Artikel 6 Algemene afwijkingsregels
Bij omgevingsvergunning kan, mits geen onevenredige aantasting plaatsvindt van de gebruiksmogelijkheden van aangrenzende gronden en/of bouwwerken, worden afgeweken van:
a. de in het plan gegeven maten, afmetingen en percentages tot niet meer dan 10% van die maten, afmetingen en percentages;
b. het bepaalde in het plan en toestaan dat het beloop of profiel van wegen of de aansluiting van wegen onderling in geringe mate wordt aangepast, indien de verkeersveiligheid en/of intensiteit daartoe aanleiding geven;
c. het bepaalde in het plan en toestaan dat bestemmings- of bouwgrenzen worden overschreden, indien een meetverschil daartoe aanleiding geeft;
d. het bepaalde in het plan voor het bouwen van antennes, waarvan de bouwhoogte ten hoogste 15 m mag bedragen en voor een centrale antenne tot een bouwhoogte van 25 m;
e. het bepaalde in het plan en toestaan dat openbare nutsgebouwtjes, wachthuisjes ten behoeve van het openbaar vervoer, telefooncellen, gebouwtjes ten behoeve van de bediening van kunstwerken, toiletgebouwtjes, en naar de aard daarmee gelijk te stellen gebouwtjes en bouwwerken, geen gebouwen zijnde, worden gebouwd, mits:
- de inhoud per gebouwtje niet meer dan 100 m³ bedraagt;
- de bouwhoogte van bouwwerken, geen gebouwen zijnde, ten hoogste 15 m bedraagt.
Artikel 7 Algemene gebruiksregels
Onder strijdig gebruik wordt begrepen het gebruik dat afwijkt van de bestemmingsomschrijvingen, waaronder in elk geval wordt begrepen:
a. het gebruik van gronden als stort- en opslagplaats van al dan niet aan het gebruik onttrokken voorwerpen, stoffen en materialen, behoudens voor zover deze opslag geschiedt in het kader van het normale onderhoud en behoudens de gronden waar dit overeenkomstig dit plan is toegestaan;
b. het gebruik van de gronden en bouwwerken als seksinrichting;
c. het gebruik van de gronden als standplaats voor kampeermiddelen.

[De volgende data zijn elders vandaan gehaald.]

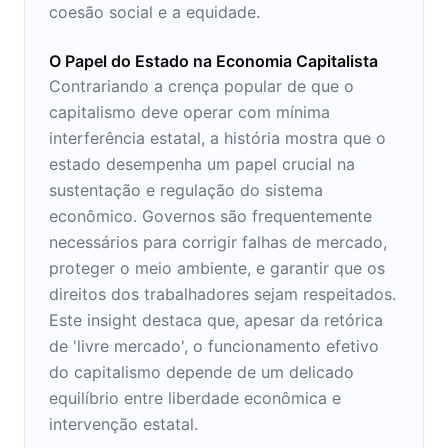
coesão social e a equidade.
O Papel do Estado na Economia Capitalista
Contrariando a crença popular de que o
capitalismo deve operar com mínima
interferência estatal, a história mostra que o
estado desempenha um papel crucial na
sustentação e regulação do sistema
econômico. Governos são frequentemente
necessários para corrigir falhas de mercado,
proteger o meio ambiente, e garantir que os
direitos dos trabalhadores sejam respeitados.
Este insight destaca que, apesar da retórica
de 'livre mercado', o funcionamento efetivo
do capitalismo depende de um delicado
equilíbrio entre liberdade econômica e
intervenção estatal.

HOOFDSTUK 4 OVERGANGS- EN SLOTREGELS
Artikel 8 Overgangsrecht
1. Een bouwwerk dat op het tijdstip van inwerkingtreding van het bestemmingsplan aanwezig of in uitvoering is, dan wel kan worden gebouwd krachtens een omgevingsvergunning voor het bouwen, en afwijkt van het plan, mag, mits deze afwijking naar aard en omvang niet wordt vergroot:
a. gedeeltelijk worden vernieuwd of veranderd;
b. na het tenietgaan ten gevolge van een calamiteit geheel worden vernieuwd of veranderd, mits de aanvraag van de omgevingsvergunning voor het bouwen wordt gedaan binnen twee jaar na de dag waarop het bouwwerk is tenietgegaan.
2. Het bevoegd gezag kan eenmalig in afwijking van het eerste lid een omgevingsvergunning verlenen voor het vergroten van de inhoud van een bouwwerk als bedoeld in het eerste lid met maximaal 10%.
3. Het eerste lid is niet van toepassing op bouwwerken die weliswaar bestaan op het tijdstip van inwerkingtreding van het plan, maar zijn gebouwd zonder vergunning en in strijd met het daarvoor geldende plan, daaronder begrepen de overgangsbepaling van dat plan.
B Overgangsrecht gebruik
1. Het gebruik van grond en bouwwerken dat bestond op het tijdstip van inwerkingtreding van het bestemmingsplan en hiermee in strijd is, mag worden voortgezet.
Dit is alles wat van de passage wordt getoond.